### Exercise requirements:
What should come back is the data below, word for word, minus any picture.

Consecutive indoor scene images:
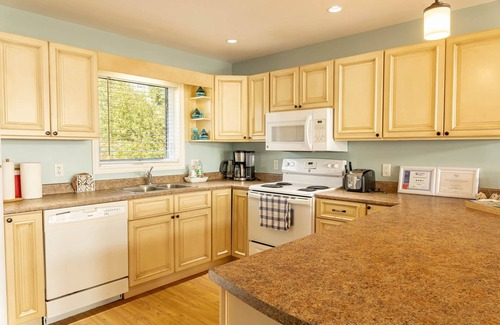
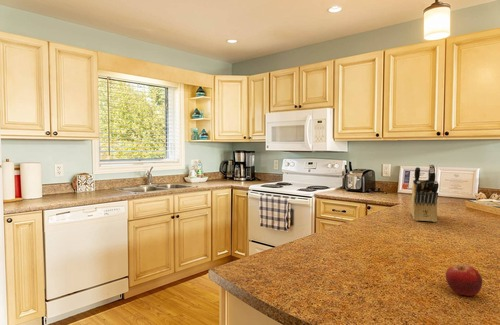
+ knife block [410,163,440,223]
+ fruit [445,263,484,297]
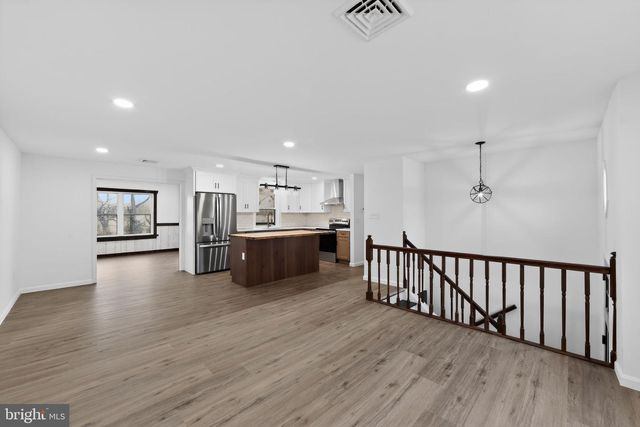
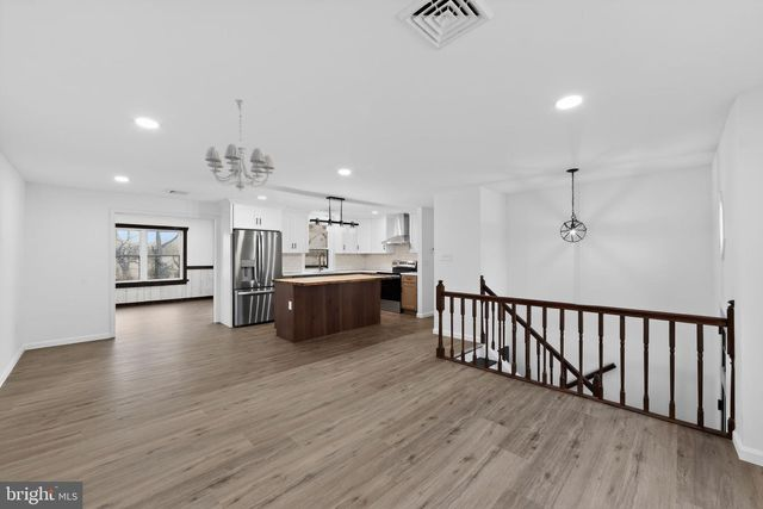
+ chandelier [204,98,275,193]
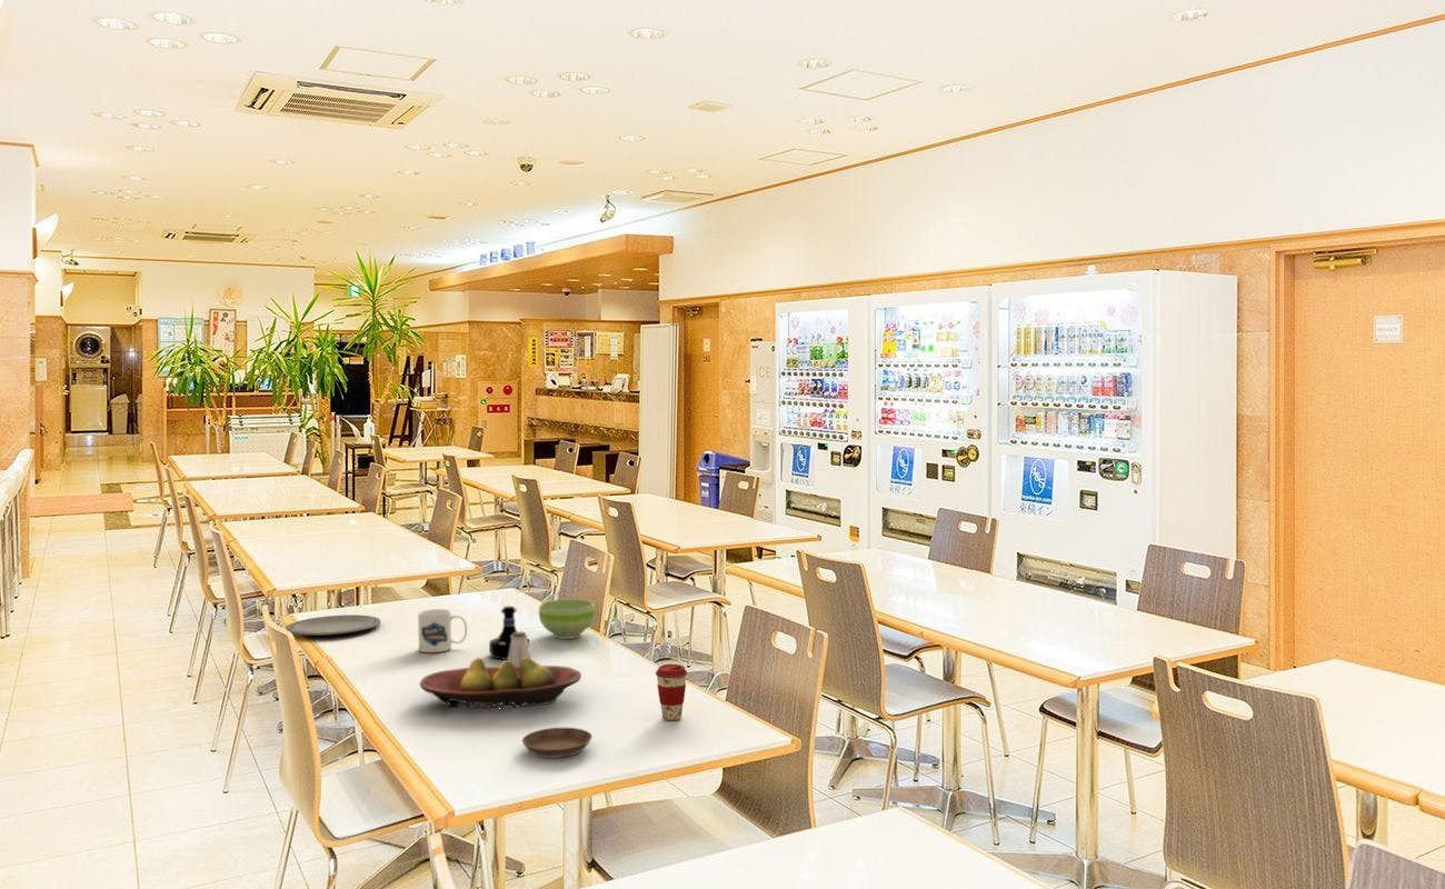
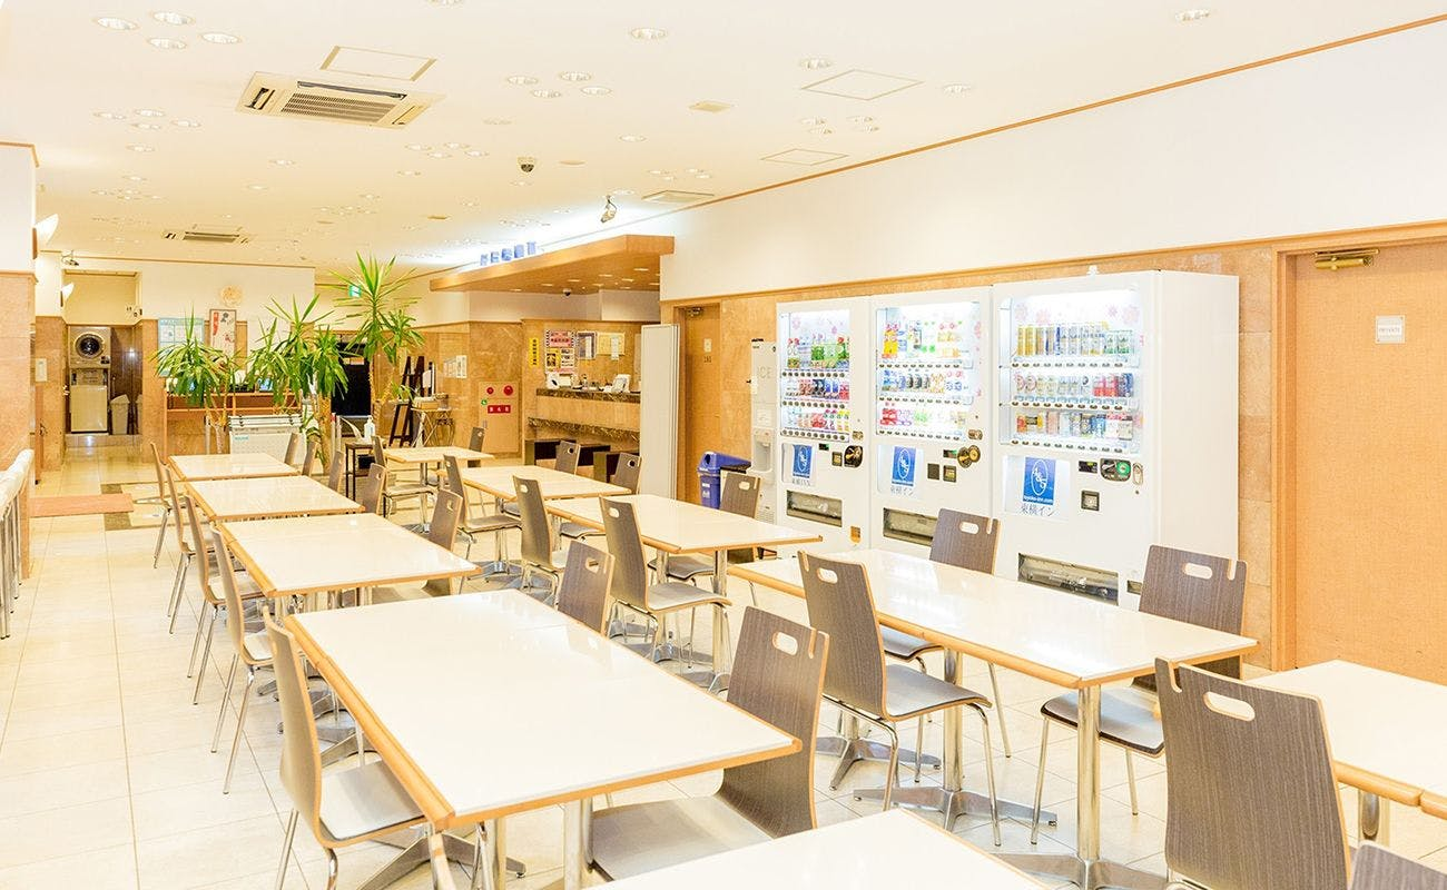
- coffee cup [655,663,688,721]
- mug [417,608,468,653]
- bowl [538,598,596,640]
- saltshaker [507,631,532,666]
- saucer [521,727,594,759]
- plate [285,613,381,637]
- tequila bottle [488,605,530,660]
- fruit bowl [419,657,582,710]
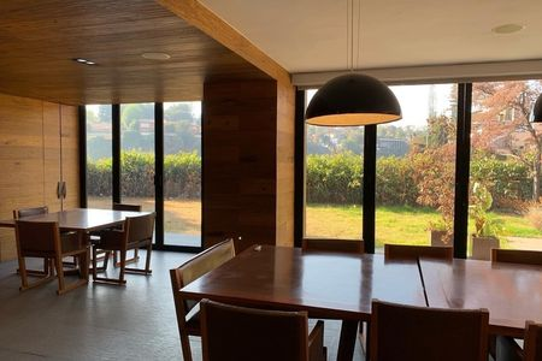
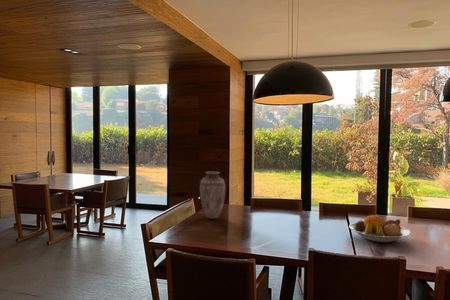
+ vase [199,171,226,220]
+ fruit bowl [348,214,411,243]
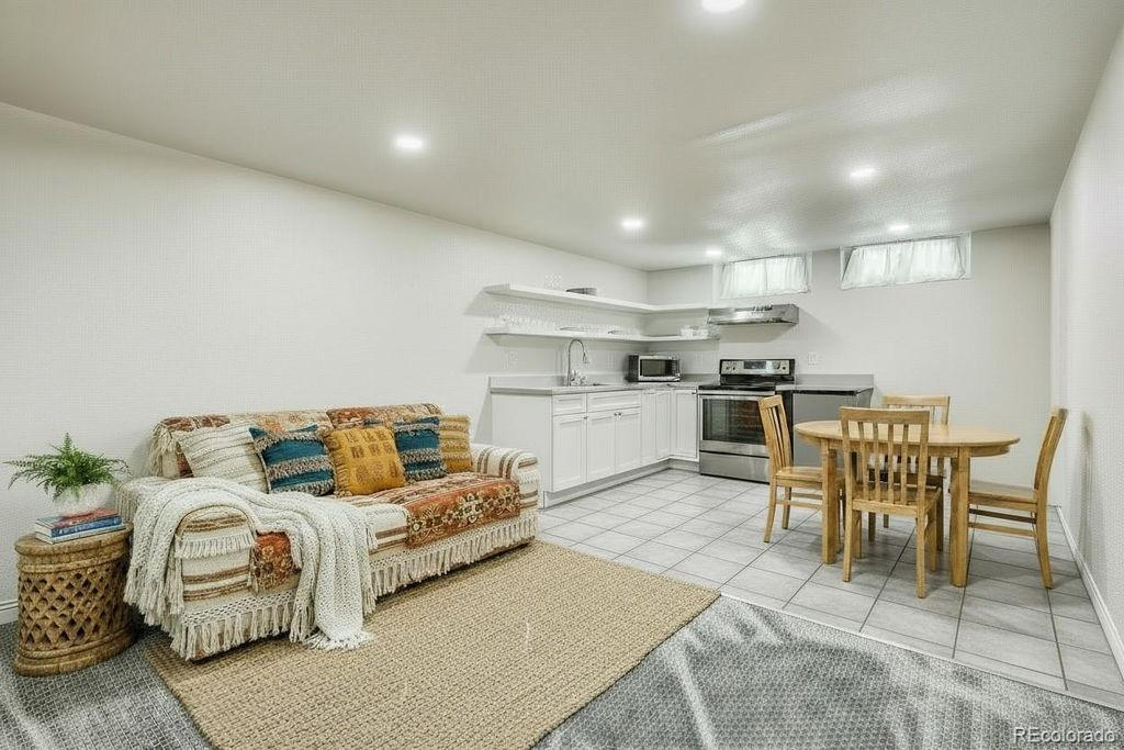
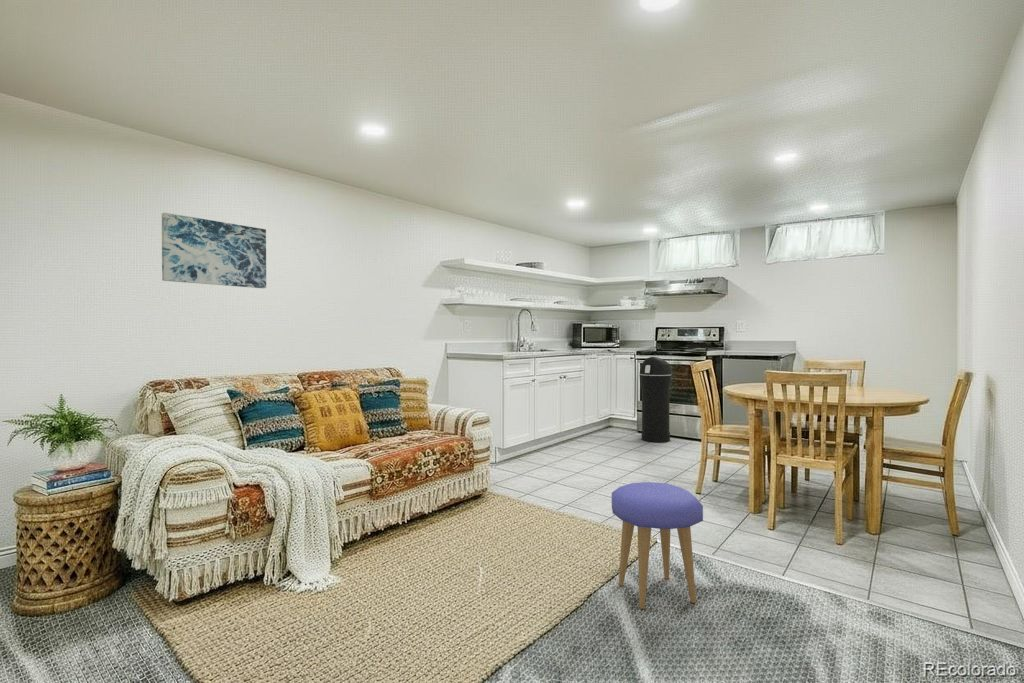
+ trash can [638,356,673,443]
+ stool [611,481,704,610]
+ wall art [161,212,267,289]
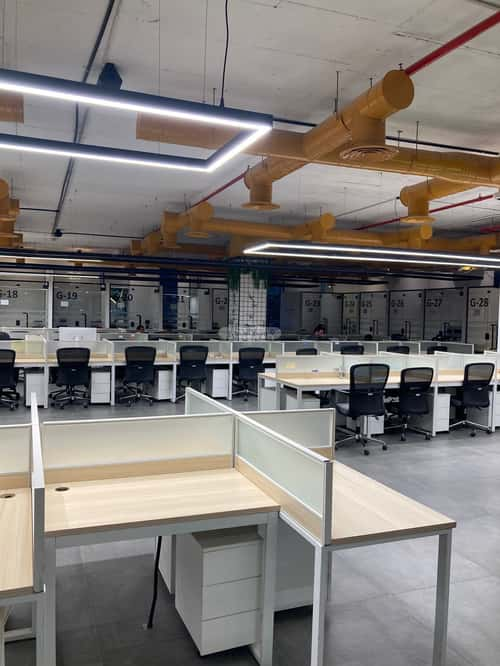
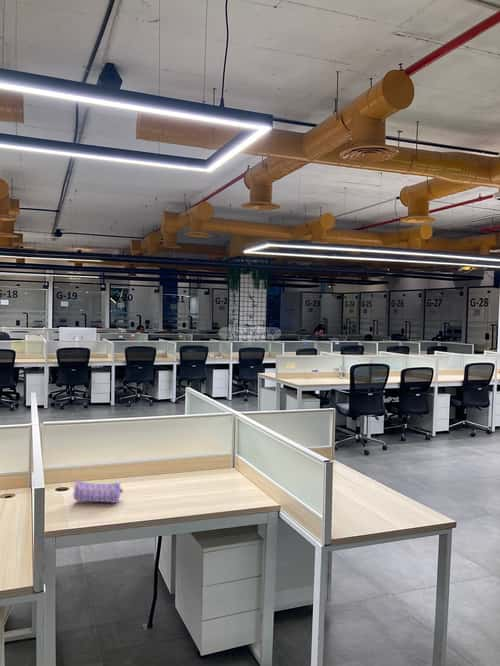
+ pencil case [72,479,124,504]
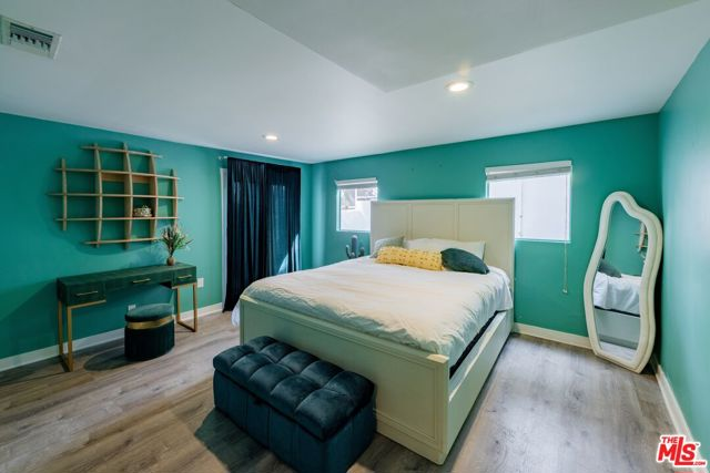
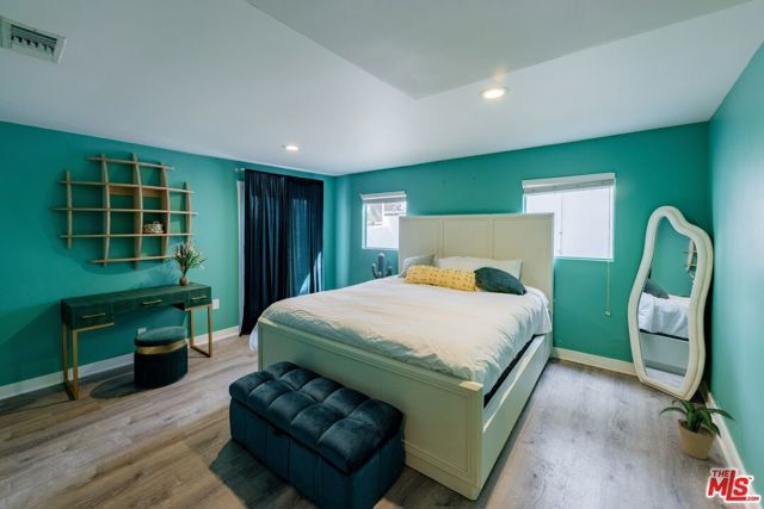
+ potted plant [658,398,738,460]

### Exercise result:
+ knife block [410,163,440,223]
+ fruit [445,263,484,297]
+ chandelier [204,98,275,193]
- coffee cup [655,663,688,721]
- mug [417,608,468,653]
- bowl [538,598,596,640]
- saltshaker [507,631,532,666]
- saucer [521,727,594,759]
- plate [285,613,381,637]
- tequila bottle [488,605,530,660]
- fruit bowl [419,657,582,710]
+ vase [199,171,226,220]
+ fruit bowl [348,214,411,243]
+ trash can [638,356,673,443]
+ stool [611,481,704,610]
+ wall art [161,212,267,289]
+ pencil case [72,479,124,504]
+ potted plant [658,398,738,460]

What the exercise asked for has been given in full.